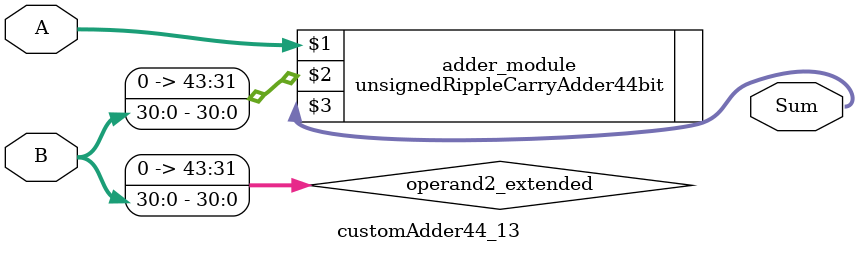
<source format=v>
module customAdder44_13(
                        input [43 : 0] A,
                        input [30 : 0] B,
                        
                        output [44 : 0] Sum
                );

        wire [43 : 0] operand2_extended;
        
        assign operand2_extended =  {13'b0, B};
        
        unsignedRippleCarryAdder44bit adder_module(
            A,
            operand2_extended,
            Sum
        );
        
        endmodule
        
</source>
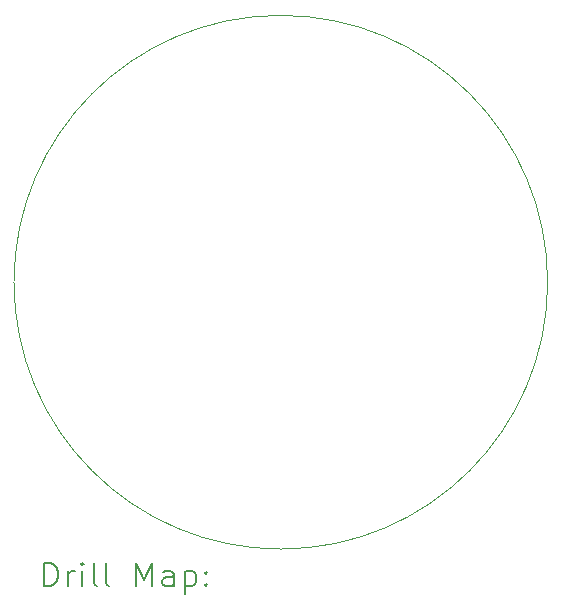
<source format=gbr>
%TF.GenerationSoftware,KiCad,Pcbnew,7.0.8*%
%TF.CreationDate,2023-12-04T02:10:05-07:00*%
%TF.ProjectId,Lit,4c69742e-6b69-4636-9164-5f7063625858,rev?*%
%TF.SameCoordinates,Original*%
%TF.FileFunction,Drillmap*%
%TF.FilePolarity,Positive*%
%FSLAX45Y45*%
G04 Gerber Fmt 4.5, Leading zero omitted, Abs format (unit mm)*
G04 Created by KiCad (PCBNEW 7.0.8) date 2023-12-04 02:10:05*
%MOMM*%
%LPD*%
G01*
G04 APERTURE LIST*
%ADD10C,0.100000*%
%ADD11C,0.200000*%
G04 APERTURE END LIST*
D10*
X15989348Y-9398000D02*
G75*
G03*
X15989348Y-9398000I-2259193J0D01*
G01*
D11*
X11726738Y-11973677D02*
X11726738Y-11773677D01*
X11726738Y-11773677D02*
X11774357Y-11773677D01*
X11774357Y-11773677D02*
X11802929Y-11783201D01*
X11802929Y-11783201D02*
X11821977Y-11802248D01*
X11821977Y-11802248D02*
X11831500Y-11821296D01*
X11831500Y-11821296D02*
X11841024Y-11859391D01*
X11841024Y-11859391D02*
X11841024Y-11887963D01*
X11841024Y-11887963D02*
X11831500Y-11926058D01*
X11831500Y-11926058D02*
X11821977Y-11945106D01*
X11821977Y-11945106D02*
X11802929Y-11964153D01*
X11802929Y-11964153D02*
X11774357Y-11973677D01*
X11774357Y-11973677D02*
X11726738Y-11973677D01*
X11926738Y-11973677D02*
X11926738Y-11840344D01*
X11926738Y-11878439D02*
X11936262Y-11859391D01*
X11936262Y-11859391D02*
X11945786Y-11849867D01*
X11945786Y-11849867D02*
X11964834Y-11840344D01*
X11964834Y-11840344D02*
X11983881Y-11840344D01*
X12050548Y-11973677D02*
X12050548Y-11840344D01*
X12050548Y-11773677D02*
X12041024Y-11783201D01*
X12041024Y-11783201D02*
X12050548Y-11792725D01*
X12050548Y-11792725D02*
X12060072Y-11783201D01*
X12060072Y-11783201D02*
X12050548Y-11773677D01*
X12050548Y-11773677D02*
X12050548Y-11792725D01*
X12174357Y-11973677D02*
X12155310Y-11964153D01*
X12155310Y-11964153D02*
X12145786Y-11945106D01*
X12145786Y-11945106D02*
X12145786Y-11773677D01*
X12279119Y-11973677D02*
X12260072Y-11964153D01*
X12260072Y-11964153D02*
X12250548Y-11945106D01*
X12250548Y-11945106D02*
X12250548Y-11773677D01*
X12507691Y-11973677D02*
X12507691Y-11773677D01*
X12507691Y-11773677D02*
X12574358Y-11916534D01*
X12574358Y-11916534D02*
X12641024Y-11773677D01*
X12641024Y-11773677D02*
X12641024Y-11973677D01*
X12821977Y-11973677D02*
X12821977Y-11868915D01*
X12821977Y-11868915D02*
X12812453Y-11849867D01*
X12812453Y-11849867D02*
X12793405Y-11840344D01*
X12793405Y-11840344D02*
X12755310Y-11840344D01*
X12755310Y-11840344D02*
X12736262Y-11849867D01*
X12821977Y-11964153D02*
X12802929Y-11973677D01*
X12802929Y-11973677D02*
X12755310Y-11973677D01*
X12755310Y-11973677D02*
X12736262Y-11964153D01*
X12736262Y-11964153D02*
X12726738Y-11945106D01*
X12726738Y-11945106D02*
X12726738Y-11926058D01*
X12726738Y-11926058D02*
X12736262Y-11907010D01*
X12736262Y-11907010D02*
X12755310Y-11897487D01*
X12755310Y-11897487D02*
X12802929Y-11897487D01*
X12802929Y-11897487D02*
X12821977Y-11887963D01*
X12917215Y-11840344D02*
X12917215Y-12040344D01*
X12917215Y-11849867D02*
X12936262Y-11840344D01*
X12936262Y-11840344D02*
X12974358Y-11840344D01*
X12974358Y-11840344D02*
X12993405Y-11849867D01*
X12993405Y-11849867D02*
X13002929Y-11859391D01*
X13002929Y-11859391D02*
X13012453Y-11878439D01*
X13012453Y-11878439D02*
X13012453Y-11935582D01*
X13012453Y-11935582D02*
X13002929Y-11954629D01*
X13002929Y-11954629D02*
X12993405Y-11964153D01*
X12993405Y-11964153D02*
X12974358Y-11973677D01*
X12974358Y-11973677D02*
X12936262Y-11973677D01*
X12936262Y-11973677D02*
X12917215Y-11964153D01*
X13098167Y-11954629D02*
X13107691Y-11964153D01*
X13107691Y-11964153D02*
X13098167Y-11973677D01*
X13098167Y-11973677D02*
X13088643Y-11964153D01*
X13088643Y-11964153D02*
X13098167Y-11954629D01*
X13098167Y-11954629D02*
X13098167Y-11973677D01*
X13098167Y-11849867D02*
X13107691Y-11859391D01*
X13107691Y-11859391D02*
X13098167Y-11868915D01*
X13098167Y-11868915D02*
X13088643Y-11859391D01*
X13088643Y-11859391D02*
X13098167Y-11849867D01*
X13098167Y-11849867D02*
X13098167Y-11868915D01*
M02*

</source>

**TASK INSTRUCTIONS**: State only the count of lines above that hold the string "source".

**EXERCISE OUTPUT**: 4